Southwest Airlines is cutting employees at four major airports in California and Maryland, the latest belt-tightening in the carrier’s ongoing shakeup.
The Dallas-based carrier will cut a combined 120 ground handling and provisioning frontline employees at four international hubs: Burbank, California; Los Angeles; San José (California) Mineta; and Baltimore/Washington-Thurgood Marshall.
“Our current flight schedule and modest growth plan for 2025 require alignments to our workforce at four airports where we operate,” Southwest Airlines spokesman Chris Perry said in a statement.
“We always try to minimize the impact to our Employees and all will have an opportunity to remain with Southwest.”
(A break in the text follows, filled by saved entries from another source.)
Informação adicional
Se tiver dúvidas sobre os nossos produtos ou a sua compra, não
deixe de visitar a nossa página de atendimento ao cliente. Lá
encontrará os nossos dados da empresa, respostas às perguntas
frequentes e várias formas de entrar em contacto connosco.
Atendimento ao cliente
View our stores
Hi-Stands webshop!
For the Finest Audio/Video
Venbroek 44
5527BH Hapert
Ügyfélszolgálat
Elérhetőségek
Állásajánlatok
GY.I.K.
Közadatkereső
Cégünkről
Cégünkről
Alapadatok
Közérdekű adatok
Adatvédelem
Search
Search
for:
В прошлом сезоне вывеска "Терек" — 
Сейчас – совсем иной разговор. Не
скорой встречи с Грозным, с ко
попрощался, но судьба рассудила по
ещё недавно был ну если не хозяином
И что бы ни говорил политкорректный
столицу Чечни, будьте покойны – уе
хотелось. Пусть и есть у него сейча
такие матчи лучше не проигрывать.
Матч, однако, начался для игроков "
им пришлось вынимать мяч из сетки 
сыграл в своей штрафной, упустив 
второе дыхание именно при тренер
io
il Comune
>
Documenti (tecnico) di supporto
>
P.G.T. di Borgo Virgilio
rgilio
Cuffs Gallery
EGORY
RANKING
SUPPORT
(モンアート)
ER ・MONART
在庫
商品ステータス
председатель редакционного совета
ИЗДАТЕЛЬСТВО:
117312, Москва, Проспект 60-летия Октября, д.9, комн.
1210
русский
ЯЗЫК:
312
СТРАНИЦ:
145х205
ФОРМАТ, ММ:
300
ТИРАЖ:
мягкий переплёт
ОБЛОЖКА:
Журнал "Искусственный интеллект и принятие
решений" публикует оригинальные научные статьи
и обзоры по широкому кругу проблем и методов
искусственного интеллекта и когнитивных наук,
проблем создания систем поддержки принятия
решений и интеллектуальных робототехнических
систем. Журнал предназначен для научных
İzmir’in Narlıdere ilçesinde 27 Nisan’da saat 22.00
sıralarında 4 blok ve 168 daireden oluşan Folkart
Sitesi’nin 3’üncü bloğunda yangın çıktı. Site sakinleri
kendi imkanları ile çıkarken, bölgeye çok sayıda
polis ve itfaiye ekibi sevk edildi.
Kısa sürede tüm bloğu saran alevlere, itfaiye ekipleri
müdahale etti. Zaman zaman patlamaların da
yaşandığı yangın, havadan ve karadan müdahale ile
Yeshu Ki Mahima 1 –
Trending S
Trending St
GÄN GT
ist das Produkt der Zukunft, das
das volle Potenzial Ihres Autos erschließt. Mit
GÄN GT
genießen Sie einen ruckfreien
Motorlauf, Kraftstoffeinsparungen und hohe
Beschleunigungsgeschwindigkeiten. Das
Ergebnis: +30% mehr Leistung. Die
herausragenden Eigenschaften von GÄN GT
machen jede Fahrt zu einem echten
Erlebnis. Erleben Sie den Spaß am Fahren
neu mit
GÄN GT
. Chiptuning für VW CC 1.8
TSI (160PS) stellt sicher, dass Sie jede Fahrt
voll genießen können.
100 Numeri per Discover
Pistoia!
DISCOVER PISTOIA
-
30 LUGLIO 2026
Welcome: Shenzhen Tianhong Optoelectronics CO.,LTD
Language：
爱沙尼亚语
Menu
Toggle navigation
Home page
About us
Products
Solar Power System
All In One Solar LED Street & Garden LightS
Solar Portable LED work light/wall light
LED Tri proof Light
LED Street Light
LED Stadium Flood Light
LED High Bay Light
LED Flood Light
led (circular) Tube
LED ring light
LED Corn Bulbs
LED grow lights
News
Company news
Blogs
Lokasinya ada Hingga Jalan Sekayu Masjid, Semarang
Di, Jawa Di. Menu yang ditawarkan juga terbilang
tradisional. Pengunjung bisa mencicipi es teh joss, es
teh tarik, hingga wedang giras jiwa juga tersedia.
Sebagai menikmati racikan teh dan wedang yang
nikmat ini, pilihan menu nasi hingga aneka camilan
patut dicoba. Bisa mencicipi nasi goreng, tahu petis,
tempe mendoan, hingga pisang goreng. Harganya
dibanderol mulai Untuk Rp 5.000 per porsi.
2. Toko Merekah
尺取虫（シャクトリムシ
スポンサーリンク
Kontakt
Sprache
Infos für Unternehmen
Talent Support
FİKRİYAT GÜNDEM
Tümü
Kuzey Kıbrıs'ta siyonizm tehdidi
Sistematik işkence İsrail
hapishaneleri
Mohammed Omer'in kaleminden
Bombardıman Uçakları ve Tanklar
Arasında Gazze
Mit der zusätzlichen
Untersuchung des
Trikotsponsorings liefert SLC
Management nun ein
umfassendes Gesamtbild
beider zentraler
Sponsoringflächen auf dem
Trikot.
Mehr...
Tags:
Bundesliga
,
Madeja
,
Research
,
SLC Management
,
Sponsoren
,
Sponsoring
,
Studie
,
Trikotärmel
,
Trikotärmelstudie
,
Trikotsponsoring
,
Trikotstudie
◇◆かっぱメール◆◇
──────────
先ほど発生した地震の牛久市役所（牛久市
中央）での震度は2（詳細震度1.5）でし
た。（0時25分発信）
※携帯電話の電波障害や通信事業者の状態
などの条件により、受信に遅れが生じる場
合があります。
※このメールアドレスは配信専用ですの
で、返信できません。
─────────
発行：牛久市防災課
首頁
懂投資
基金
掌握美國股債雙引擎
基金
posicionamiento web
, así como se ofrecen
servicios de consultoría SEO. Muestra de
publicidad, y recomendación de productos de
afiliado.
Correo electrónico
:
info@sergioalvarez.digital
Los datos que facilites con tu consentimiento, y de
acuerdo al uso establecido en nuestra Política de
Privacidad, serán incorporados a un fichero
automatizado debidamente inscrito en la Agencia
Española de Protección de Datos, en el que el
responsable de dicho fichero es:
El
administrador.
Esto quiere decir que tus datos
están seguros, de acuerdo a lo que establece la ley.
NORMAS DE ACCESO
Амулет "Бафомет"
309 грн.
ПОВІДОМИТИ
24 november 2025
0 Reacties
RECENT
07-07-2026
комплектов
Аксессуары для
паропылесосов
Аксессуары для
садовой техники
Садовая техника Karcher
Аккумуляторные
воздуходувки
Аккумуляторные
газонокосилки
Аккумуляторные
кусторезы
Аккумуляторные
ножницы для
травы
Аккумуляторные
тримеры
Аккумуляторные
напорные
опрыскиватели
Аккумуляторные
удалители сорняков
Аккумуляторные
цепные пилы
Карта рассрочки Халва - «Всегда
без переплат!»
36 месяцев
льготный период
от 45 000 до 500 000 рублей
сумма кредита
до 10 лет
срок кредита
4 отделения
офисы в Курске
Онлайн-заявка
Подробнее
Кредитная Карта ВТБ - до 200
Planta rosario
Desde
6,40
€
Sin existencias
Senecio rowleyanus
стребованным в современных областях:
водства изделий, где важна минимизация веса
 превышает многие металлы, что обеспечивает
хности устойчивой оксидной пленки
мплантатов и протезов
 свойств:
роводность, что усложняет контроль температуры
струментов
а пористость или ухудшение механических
The cuts will be effective June 1.
Southwest is in the middle of a series of cutbacks, after activist investor Elliott Management waged a contentious fight over the company’s strategies and leadership. The battle culminated in a board shakeup and changes to signature Southwest offerings.
These latest reductions will impact employees who help prepare planes to fly at airports, including loading luggage and other supplies onto aircraft.
“With a Companywide focus on maximizing efficiencies and minimizing costs, Southwest continues to identify opportunities to optimize our network,” the company said in a memo to employees.
“We always try to minimize Employee impact when making tough decisions, and any decision that affects our People is considered only after exhausting all other possibilities,” the memo said.
“Reducing our staffing in these locations in no way reflects our employees’ performance, and we’re proud of the hospitality and the efforts you have made and will continue to make with our Customers in all our locations.”
Southwest said in February that it would lay off 1,750 corporate positions across the company and last year it made reductions at two airports in Atlanta and at Chicago O’Hare.
The company also completely pulled service at airports in Bellingham, Houston’s Intercontinental Airport, Cozumel in Mexico and Syracuse, New York.
The carrier is also implementing assigned seating and announced earlier this month that it was getting rid of its “bag fly free” philosophy.
Southwest is still waiting for the moves to pay off. The company’s stock price has made gains in the past month, but is essentially flat year-to-date.
“The changes at Southwest are massive moves from legacy plans and require not only execution but for the company to not alienate its customer base along the way,” Melius Research analysts Connor Cunningham and Patrick Coleman said in a note to investors Wednesday.
“For 50 years, Southwest has banked on a simplistic product where bags fly free, there were no cancellation fees and there was an open seating policy,” the analysts wrote.
Before the changes, “… Southwest didn’t have the bells and whistles others had but it was made up for with other amenities other airlines were nickeling and diming you on.”